- **AIM OF THE EXERCISE**
Please copy out each line of the listing that contains the word "viel".

- **SUPPLIED DATA**
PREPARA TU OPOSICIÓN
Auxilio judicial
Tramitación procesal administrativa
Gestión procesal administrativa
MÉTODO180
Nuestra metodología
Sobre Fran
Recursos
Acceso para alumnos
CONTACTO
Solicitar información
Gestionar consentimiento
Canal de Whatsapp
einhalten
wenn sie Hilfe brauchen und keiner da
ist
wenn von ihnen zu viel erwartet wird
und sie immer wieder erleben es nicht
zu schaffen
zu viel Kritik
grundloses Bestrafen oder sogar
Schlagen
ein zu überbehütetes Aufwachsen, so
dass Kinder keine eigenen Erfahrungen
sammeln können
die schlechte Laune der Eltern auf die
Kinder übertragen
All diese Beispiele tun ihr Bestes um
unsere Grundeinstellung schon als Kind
* * *
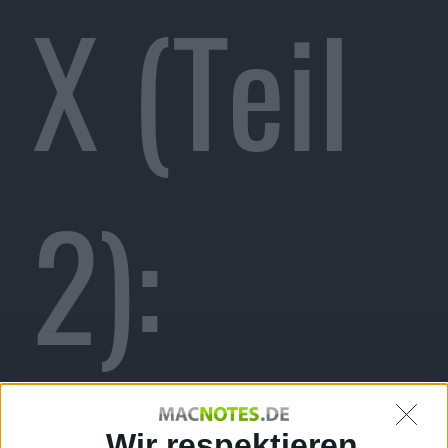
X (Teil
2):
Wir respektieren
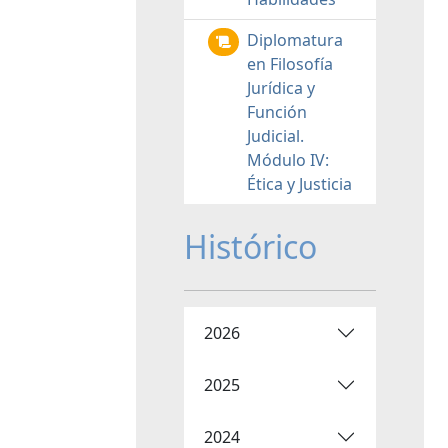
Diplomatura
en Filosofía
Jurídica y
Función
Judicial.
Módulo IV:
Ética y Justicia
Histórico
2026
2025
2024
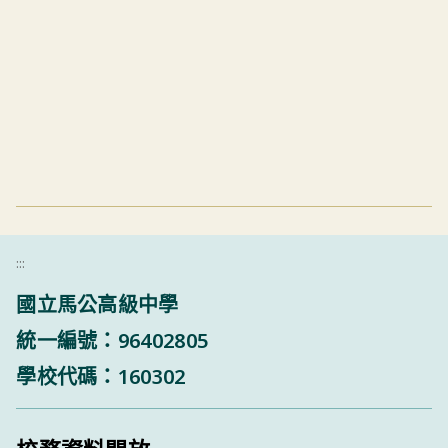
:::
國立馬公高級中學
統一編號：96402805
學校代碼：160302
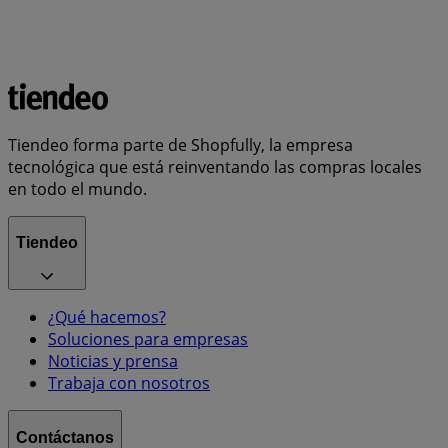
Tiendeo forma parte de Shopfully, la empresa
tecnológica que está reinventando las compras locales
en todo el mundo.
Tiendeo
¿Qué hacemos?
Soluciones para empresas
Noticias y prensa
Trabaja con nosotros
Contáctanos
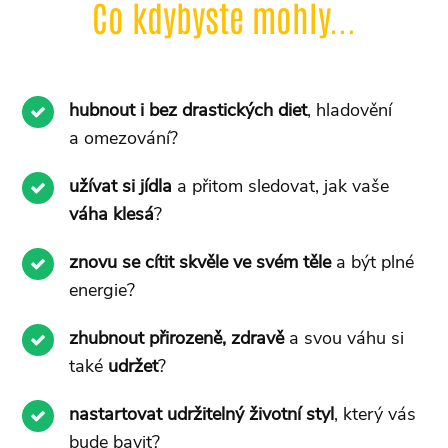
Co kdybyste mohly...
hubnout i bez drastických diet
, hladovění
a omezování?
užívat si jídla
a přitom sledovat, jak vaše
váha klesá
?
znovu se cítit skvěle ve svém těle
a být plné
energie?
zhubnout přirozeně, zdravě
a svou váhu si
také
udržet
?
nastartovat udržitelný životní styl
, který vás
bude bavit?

- **TASK RESULT**
wenn von ihnen zu viel erwartet wird
zu viel Kritik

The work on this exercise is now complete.